Start of Block
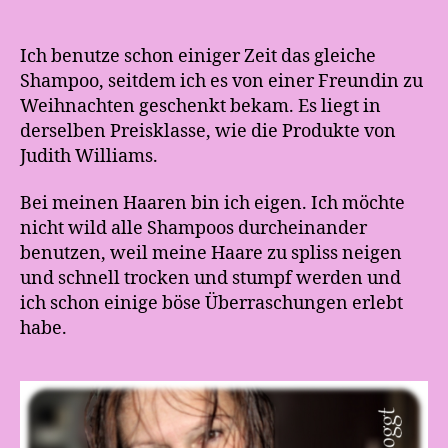
Ich benutze schon einiger Zeit das gleiche
Shampoo, seitdem ich es von einer Freundin zu
Weihnachten geschenkt bekam. Es liegt in
derselben Preisklasse, wie die Produkte von
Judith Williams.
Bei meinen Haaren bin ich eigen. Ich möchte
nicht wild alle Shampoos durcheinander
benutzen, weil meine Haare zu spliss neigen
und schnell trocken und stumpf werden und
ich schon einige böse Überraschungen erlebt
habe.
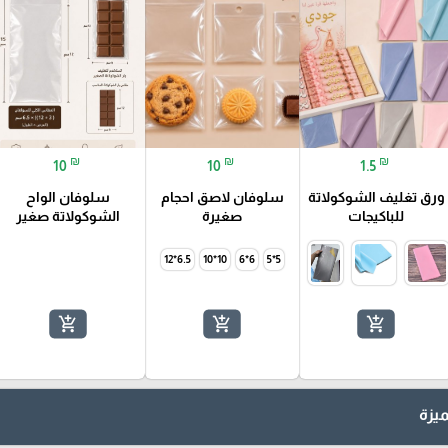
₪
₪
₪
10
10
1.5
ورق تغليف الشوكولاتة
سلوفان لاصق احجام
سلوفان الواح
للباكيجات
صغيرة
الشوكولاتة صغير
6.5*12
10*10
6*6
5*5
add_shopping_cart
add_shopping_cart
add_shopping_cart
يزة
End of Block
■ Your objective ■
Write out every line of text from all the rows above without changing anything, and leave the pictures out of your answer.

■ Finished exercise ■
Ich benutze schon einiger Zeit das gleiche
Shampoo, seitdem ich es von einer Freundin zu
Weihnachten geschenkt bekam. Es liegt in
derselben Preisklasse, wie die Produkte von
Judith Williams.
Bei meinen Haaren bin ich eigen. Ich möchte
nicht wild alle Shampoos durcheinander
benutzen, weil meine Haare zu spliss neigen
und schnell trocken und stumpf werden und
ich schon einige böse Überraschungen erlebt
habe.
₪
₪
₪
10
10
1.5
ورق تغليف الشوكولاتة
سلوفان لاصق احجام
سلوفان الواح
للباكيجات
صغيرة
الشوكولاتة صغير
6.5*12
10*10
6*6
5*5
add_shopping_cart
add_shopping_cart
add_shopping_cart
يزة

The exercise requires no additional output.